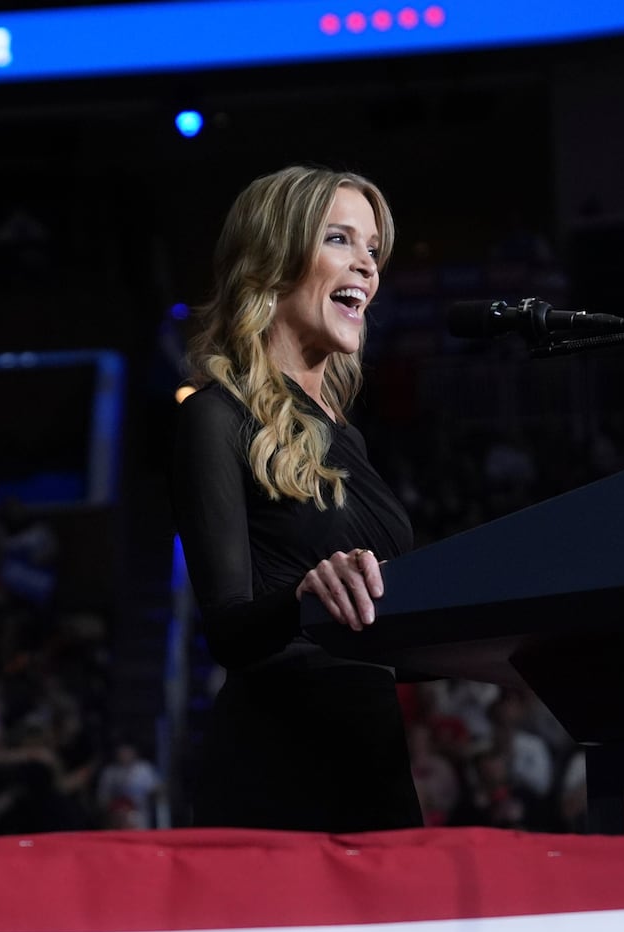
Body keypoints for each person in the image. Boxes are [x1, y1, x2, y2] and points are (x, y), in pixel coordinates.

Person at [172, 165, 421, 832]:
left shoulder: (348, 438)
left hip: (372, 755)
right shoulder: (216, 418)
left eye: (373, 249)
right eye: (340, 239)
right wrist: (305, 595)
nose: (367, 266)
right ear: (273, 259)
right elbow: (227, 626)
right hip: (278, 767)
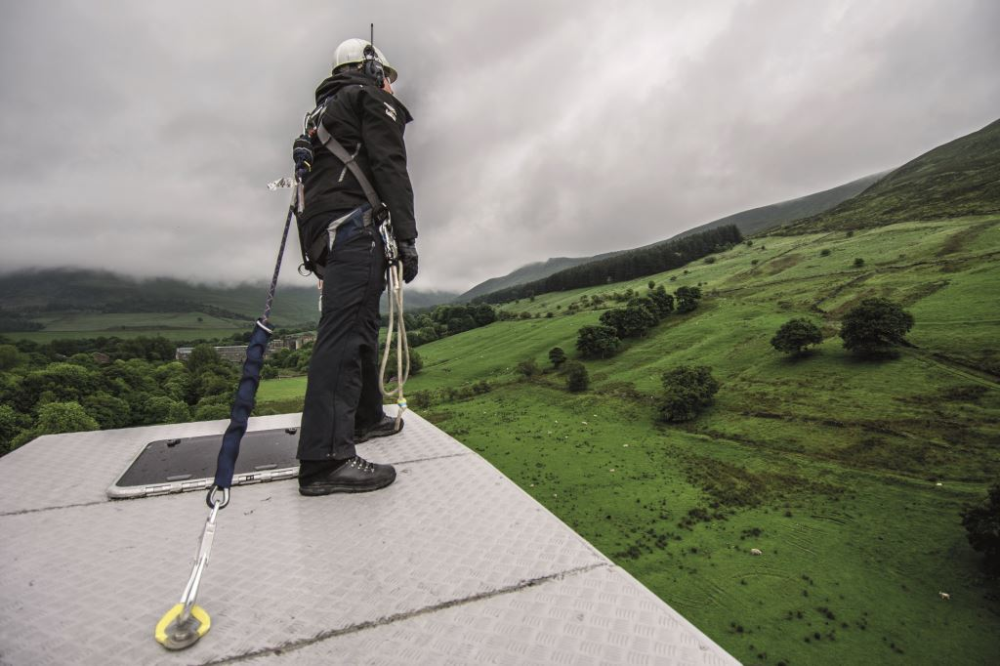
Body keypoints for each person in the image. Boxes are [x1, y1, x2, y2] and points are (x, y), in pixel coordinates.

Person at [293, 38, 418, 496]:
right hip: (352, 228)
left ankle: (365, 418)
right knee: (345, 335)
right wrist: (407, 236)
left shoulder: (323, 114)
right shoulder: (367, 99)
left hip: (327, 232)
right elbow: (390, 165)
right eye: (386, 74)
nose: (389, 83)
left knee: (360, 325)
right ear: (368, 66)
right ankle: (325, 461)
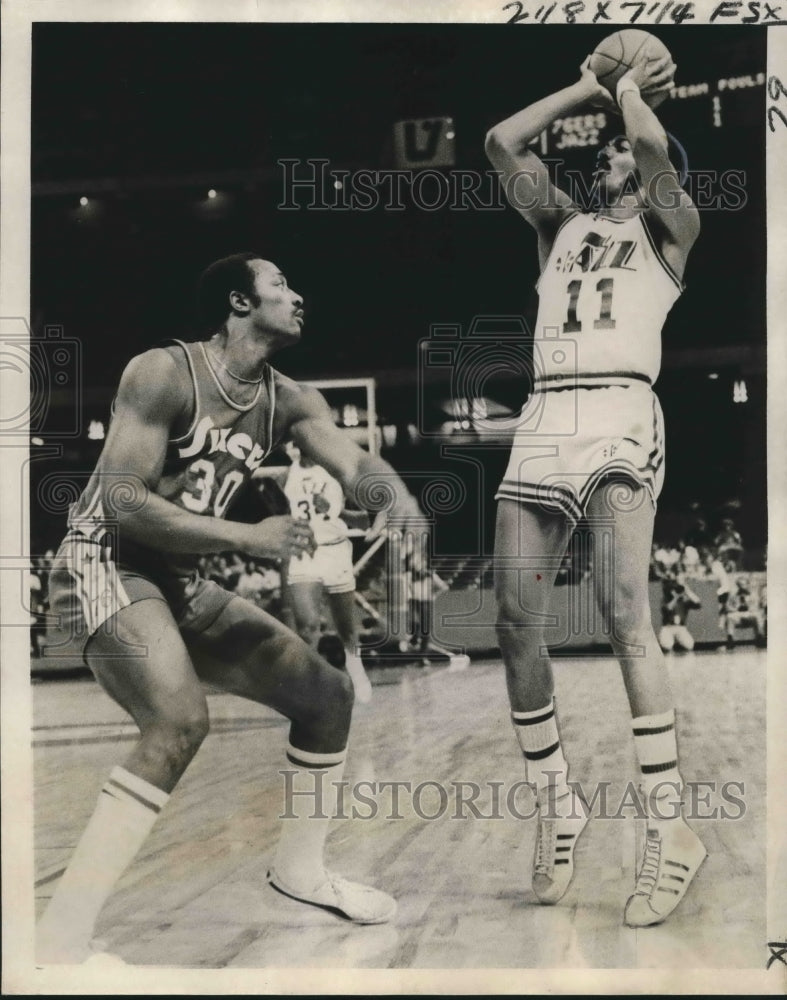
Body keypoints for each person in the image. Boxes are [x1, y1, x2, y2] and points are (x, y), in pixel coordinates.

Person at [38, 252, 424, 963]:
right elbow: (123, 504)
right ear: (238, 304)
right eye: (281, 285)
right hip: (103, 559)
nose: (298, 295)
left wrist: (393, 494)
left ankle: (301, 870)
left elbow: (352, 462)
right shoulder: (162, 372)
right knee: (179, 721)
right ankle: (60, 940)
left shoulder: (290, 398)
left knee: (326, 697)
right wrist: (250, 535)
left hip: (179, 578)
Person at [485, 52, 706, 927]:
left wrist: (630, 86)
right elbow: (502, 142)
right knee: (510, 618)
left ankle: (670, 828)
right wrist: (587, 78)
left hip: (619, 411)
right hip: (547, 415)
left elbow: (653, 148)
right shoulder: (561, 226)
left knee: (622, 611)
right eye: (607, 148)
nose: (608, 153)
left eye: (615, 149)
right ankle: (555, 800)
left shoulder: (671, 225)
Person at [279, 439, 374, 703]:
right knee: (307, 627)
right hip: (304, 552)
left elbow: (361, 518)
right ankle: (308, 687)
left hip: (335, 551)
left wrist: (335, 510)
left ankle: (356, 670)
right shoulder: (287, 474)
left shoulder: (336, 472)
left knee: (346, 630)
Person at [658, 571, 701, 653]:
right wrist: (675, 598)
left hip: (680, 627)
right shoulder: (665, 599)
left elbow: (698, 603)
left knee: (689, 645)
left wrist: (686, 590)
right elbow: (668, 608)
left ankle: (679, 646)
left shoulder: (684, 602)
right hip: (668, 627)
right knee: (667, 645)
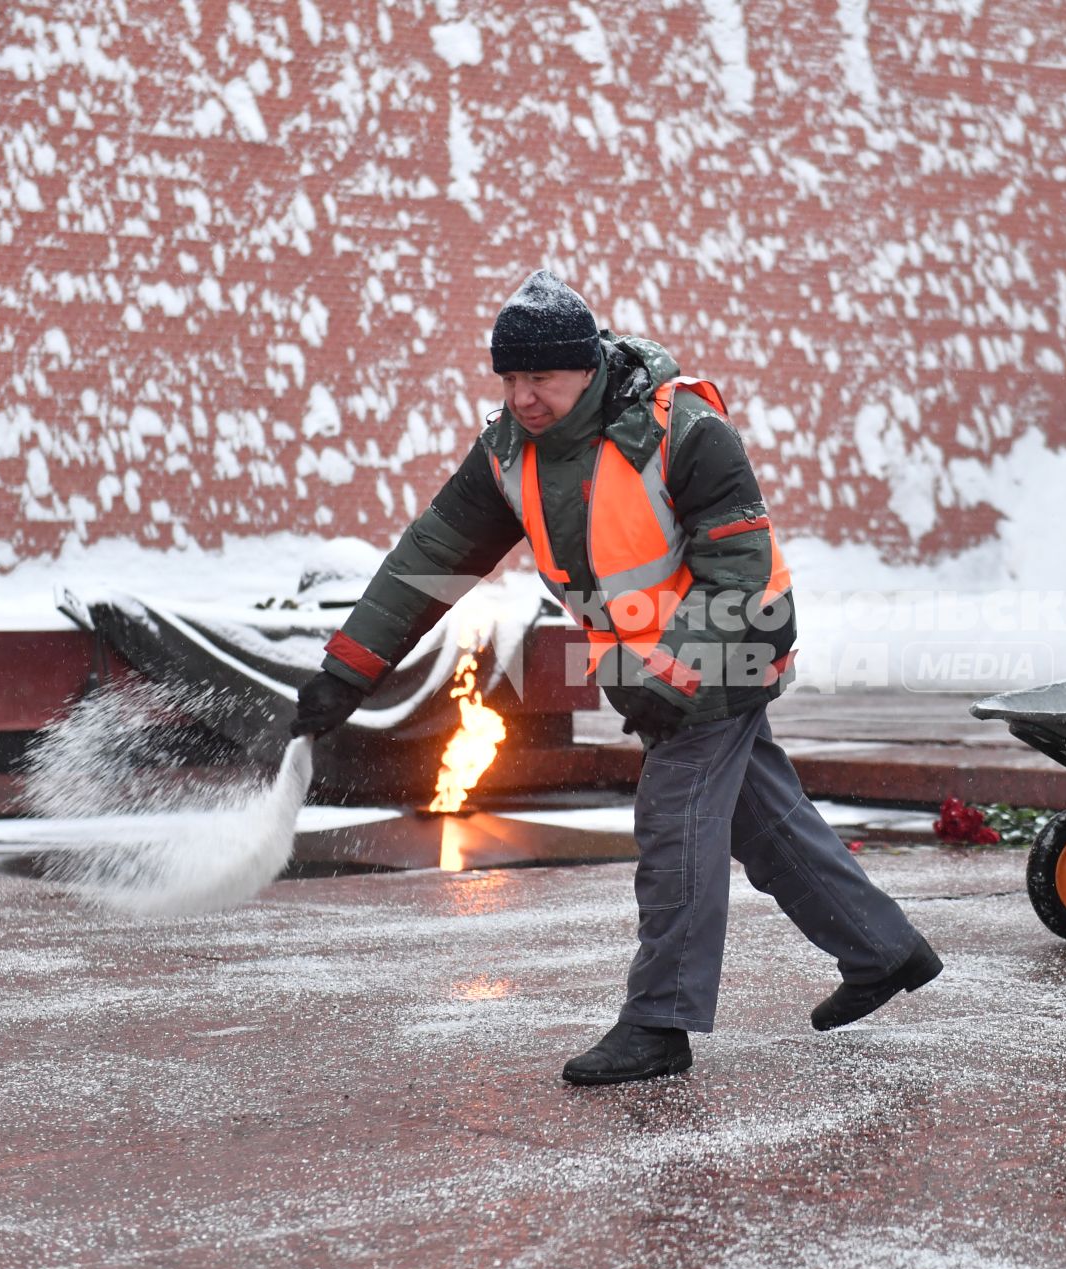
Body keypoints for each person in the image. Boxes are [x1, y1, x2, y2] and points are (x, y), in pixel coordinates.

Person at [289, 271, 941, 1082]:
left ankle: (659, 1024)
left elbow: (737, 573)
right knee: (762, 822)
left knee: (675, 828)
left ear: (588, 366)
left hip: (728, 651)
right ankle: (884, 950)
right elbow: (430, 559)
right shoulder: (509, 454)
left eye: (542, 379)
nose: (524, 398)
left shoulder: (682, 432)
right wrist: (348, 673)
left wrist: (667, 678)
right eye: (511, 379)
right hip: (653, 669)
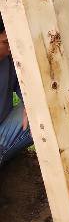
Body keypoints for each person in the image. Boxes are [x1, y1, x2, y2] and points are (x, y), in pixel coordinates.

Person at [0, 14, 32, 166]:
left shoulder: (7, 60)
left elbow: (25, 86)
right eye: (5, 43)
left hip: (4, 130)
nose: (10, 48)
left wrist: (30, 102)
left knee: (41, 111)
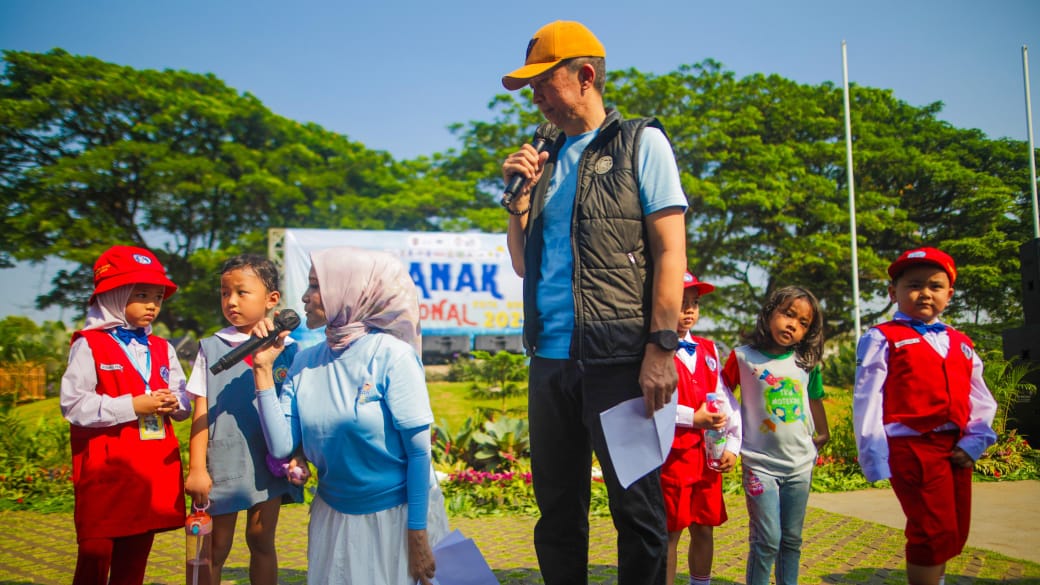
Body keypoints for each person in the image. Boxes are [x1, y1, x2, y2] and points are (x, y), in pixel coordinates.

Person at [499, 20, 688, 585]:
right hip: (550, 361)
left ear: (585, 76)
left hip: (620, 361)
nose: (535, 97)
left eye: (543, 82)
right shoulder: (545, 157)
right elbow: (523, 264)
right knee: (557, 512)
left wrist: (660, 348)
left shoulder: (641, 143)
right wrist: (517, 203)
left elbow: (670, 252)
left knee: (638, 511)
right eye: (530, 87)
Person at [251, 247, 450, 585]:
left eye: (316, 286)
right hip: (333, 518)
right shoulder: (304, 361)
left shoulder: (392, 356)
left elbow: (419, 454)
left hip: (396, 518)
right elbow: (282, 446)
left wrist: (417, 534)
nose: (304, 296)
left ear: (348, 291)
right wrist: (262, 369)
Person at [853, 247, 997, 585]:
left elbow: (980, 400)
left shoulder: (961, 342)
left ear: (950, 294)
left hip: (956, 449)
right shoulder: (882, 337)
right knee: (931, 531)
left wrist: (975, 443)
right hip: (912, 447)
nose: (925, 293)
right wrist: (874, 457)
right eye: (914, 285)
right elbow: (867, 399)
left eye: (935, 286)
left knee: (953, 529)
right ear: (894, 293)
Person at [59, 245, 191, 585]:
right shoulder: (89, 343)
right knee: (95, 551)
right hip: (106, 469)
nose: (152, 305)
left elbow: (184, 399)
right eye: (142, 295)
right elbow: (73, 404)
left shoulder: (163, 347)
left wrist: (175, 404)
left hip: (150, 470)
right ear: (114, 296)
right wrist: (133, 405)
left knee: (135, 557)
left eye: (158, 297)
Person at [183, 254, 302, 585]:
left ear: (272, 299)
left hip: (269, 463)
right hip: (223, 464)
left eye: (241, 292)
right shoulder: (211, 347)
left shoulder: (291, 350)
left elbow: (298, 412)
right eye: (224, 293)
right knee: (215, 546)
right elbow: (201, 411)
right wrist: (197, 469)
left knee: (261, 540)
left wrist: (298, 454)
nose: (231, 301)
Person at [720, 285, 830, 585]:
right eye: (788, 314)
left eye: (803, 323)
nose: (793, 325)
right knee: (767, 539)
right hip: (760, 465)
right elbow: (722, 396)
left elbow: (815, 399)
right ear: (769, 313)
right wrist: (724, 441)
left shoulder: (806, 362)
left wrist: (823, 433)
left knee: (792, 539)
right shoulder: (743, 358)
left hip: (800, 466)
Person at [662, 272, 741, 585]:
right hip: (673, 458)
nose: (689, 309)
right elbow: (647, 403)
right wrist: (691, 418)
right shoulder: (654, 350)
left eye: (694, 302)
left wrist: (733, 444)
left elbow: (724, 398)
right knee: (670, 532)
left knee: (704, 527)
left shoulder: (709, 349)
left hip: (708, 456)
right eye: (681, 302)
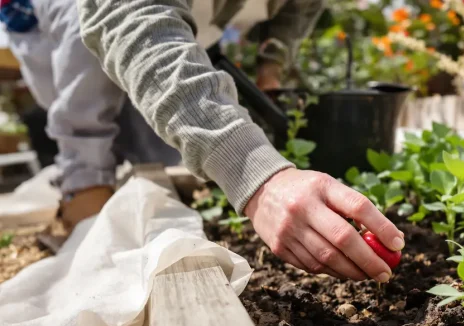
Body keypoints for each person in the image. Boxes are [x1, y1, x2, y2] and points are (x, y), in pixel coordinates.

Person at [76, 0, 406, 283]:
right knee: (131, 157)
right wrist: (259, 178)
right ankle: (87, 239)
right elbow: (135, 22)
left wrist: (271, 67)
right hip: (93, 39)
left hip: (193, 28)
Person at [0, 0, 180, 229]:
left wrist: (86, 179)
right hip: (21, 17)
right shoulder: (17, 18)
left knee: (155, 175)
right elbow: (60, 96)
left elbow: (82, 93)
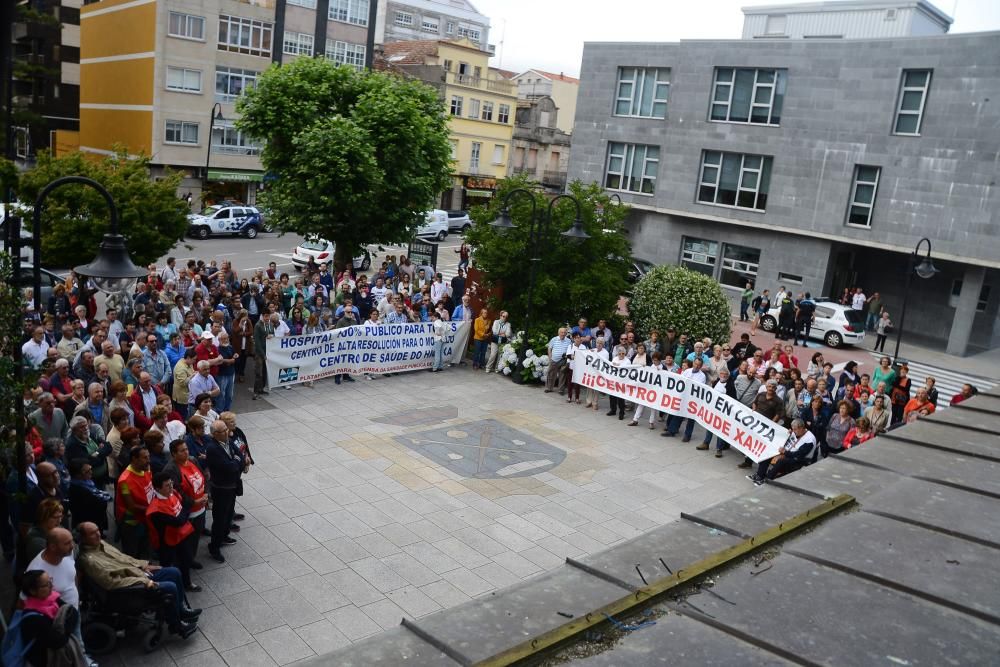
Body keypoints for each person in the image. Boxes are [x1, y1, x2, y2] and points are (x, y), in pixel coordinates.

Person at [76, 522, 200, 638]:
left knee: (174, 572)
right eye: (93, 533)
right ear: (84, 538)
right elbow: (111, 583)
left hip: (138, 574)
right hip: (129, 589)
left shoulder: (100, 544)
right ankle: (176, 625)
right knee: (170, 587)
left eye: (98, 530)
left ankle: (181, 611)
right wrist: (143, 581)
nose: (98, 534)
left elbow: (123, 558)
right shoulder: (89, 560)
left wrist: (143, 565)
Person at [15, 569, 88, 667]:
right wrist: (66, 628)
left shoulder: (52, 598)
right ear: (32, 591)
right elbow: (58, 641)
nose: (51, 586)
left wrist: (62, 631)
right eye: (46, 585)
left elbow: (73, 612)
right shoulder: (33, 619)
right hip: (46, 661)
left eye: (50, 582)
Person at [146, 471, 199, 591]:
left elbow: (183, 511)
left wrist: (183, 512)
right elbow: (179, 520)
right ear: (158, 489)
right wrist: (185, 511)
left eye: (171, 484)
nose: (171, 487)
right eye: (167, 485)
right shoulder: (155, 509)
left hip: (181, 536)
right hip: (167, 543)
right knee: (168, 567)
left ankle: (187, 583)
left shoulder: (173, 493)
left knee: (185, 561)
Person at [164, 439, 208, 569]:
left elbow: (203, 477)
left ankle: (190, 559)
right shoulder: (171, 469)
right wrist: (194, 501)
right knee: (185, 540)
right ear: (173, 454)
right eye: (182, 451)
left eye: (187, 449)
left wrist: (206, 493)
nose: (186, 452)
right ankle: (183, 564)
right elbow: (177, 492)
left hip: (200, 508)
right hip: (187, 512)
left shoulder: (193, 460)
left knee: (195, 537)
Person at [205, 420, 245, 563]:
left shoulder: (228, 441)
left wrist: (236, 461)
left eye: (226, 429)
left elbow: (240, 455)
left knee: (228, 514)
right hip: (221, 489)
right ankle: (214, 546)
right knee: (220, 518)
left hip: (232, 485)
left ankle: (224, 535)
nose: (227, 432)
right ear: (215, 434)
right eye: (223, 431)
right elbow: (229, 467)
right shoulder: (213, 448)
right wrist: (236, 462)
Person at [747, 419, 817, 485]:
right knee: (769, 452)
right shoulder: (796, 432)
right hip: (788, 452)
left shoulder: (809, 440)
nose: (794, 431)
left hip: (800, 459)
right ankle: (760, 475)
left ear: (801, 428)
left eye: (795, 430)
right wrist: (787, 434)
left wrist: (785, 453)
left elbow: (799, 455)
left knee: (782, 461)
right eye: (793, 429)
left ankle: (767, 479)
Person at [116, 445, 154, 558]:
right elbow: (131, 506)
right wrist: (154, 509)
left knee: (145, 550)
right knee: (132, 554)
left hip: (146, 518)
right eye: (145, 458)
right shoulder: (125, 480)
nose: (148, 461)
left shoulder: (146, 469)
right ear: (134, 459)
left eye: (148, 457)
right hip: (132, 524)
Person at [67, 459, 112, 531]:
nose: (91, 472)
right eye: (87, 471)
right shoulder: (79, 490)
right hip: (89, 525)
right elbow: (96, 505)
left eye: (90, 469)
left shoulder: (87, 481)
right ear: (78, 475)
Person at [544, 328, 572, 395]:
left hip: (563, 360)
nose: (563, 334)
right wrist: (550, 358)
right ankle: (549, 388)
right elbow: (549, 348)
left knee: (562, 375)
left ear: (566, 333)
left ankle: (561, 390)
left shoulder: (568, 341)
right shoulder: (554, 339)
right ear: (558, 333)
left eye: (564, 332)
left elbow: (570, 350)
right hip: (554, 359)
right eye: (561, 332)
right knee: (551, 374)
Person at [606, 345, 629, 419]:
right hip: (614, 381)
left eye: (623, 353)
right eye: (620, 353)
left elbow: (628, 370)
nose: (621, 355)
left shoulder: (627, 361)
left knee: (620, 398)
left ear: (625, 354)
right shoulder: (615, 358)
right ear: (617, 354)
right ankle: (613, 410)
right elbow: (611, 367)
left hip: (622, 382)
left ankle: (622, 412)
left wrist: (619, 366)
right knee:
+++
## WORK TO COMPLETE
Would you copy, unchanged, the stretch of the records above that begins at the line containing "left wrist: (143, 565)" and ends at the line containing "right hip: (221, 489)", and only that?

## YOUR SOLUTION
left wrist: (143, 565)
Person at [15, 569, 88, 667]:
right wrist: (66, 628)
left shoulder: (52, 598)
right ear: (32, 591)
right elbow: (58, 641)
nose: (51, 586)
left wrist: (62, 631)
right eye: (46, 585)
left elbow: (73, 612)
right shoulder: (33, 619)
right hip: (46, 661)
left eye: (50, 582)
Person at [146, 471, 199, 591]:
left elbow: (183, 511)
left wrist: (183, 512)
right elbow: (179, 520)
right ear: (158, 489)
right wrist: (185, 511)
left eye: (171, 484)
nose: (171, 487)
right eye: (167, 485)
right shoulder: (155, 509)
left hip: (181, 536)
right hip: (167, 543)
right knee: (168, 567)
left ankle: (187, 583)
left shoulder: (173, 493)
left knee: (185, 561)
Person at [164, 439, 208, 569]:
left elbow: (203, 477)
left ankle: (190, 559)
right shoulder: (171, 469)
right wrist: (194, 501)
right knee: (185, 540)
right ear: (173, 454)
right eye: (182, 451)
left eye: (187, 449)
left wrist: (206, 493)
nose: (186, 452)
right ankle: (183, 564)
right elbow: (177, 492)
left hip: (200, 508)
right hip: (187, 512)
left shoulder: (193, 460)
left knee: (195, 537)
Person at [205, 420, 245, 563]:
left shoulder: (228, 441)
left wrist: (236, 461)
left eye: (226, 429)
left elbow: (240, 455)
left knee: (228, 514)
right hip: (221, 489)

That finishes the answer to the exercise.